Every Christmas since we were first married my wife and I have put on a Christmas spread for the whole family. Quite an elaborate affair where each member is served 5-7 courses by Andrea (my wife) and I while we cook at the same time. This Christmas we are going to try the more “family” approach of a pot-luck Christmas dinner. The below recipe is an adaptation of one that my wife received years ago from a dear friend, and it is what the Hayes clan will be contributing to the 14th annual Hayes Christmas Dinner.
JAPANESE SOUP WITH SHREDDED CHICKEN AND RICE
Makes 10 good sized bowls.
• 3 Quarts Swanson chicken broth
• 1 Quart water
• 3 boneless/skinless chicken breasts cooked/cooled and shredded w/ two forks—skim foam while cooking and discard---save cooking water (just enough to cover while cooking) to add to broth
• 2 8oz. containers of sliced mushrooms (button is fine)
• 1 tsp FRESH fine ground black pepper
• 1 Cup dry long grain rice cooked to directions on package (yields about 2 cups cooked)
• 1 bunch green onion. Use only green portion sliced fine at an angle
• Salt to taste
In a medium stock pot add: Chicken broth, quart of water, mushrooms, black pepper, and green onion. Bring to light boil until mushrooms are softened (10-15 minutes?).
Add shredded chicken (with its cooking liquid), and rice to heat all through.
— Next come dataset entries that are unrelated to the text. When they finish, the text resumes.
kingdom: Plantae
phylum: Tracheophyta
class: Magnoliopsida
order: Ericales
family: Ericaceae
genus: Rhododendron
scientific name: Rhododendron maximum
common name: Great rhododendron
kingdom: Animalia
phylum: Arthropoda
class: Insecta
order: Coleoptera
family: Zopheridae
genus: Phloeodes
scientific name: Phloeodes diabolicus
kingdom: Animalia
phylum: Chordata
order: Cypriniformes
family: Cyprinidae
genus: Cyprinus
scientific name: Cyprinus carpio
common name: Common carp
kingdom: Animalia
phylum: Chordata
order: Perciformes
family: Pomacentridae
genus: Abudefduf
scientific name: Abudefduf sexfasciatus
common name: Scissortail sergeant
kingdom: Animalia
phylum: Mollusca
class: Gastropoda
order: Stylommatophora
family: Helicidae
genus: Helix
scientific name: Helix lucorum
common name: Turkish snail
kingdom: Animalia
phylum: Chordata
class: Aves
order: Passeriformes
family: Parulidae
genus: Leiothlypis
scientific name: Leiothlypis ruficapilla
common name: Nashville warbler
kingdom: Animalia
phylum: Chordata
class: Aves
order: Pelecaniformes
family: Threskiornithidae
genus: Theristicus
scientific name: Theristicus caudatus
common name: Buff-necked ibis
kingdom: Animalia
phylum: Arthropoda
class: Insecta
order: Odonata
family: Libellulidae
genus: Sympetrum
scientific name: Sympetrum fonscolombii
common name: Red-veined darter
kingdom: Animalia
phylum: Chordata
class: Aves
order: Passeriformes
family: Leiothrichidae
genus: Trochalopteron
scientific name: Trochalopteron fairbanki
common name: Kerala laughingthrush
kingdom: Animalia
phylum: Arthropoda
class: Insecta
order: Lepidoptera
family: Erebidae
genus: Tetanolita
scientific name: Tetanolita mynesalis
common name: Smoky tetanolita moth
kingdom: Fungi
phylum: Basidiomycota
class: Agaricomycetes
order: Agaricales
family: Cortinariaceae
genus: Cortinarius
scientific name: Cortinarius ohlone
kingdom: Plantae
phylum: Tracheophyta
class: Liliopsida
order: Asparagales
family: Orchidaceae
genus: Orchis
Adjust taste with salt.
Serve with thick slices of toasted bread to round out the meal.
You can omit the chicken and rice for the “classic” version of Japanese Soup (MUCH better than the version served at the Japanese restaurant Nagoya).
"When I cook for my family and friends they can see how much they mean to me. By nourishing their bodies I hope to feed their souls as well."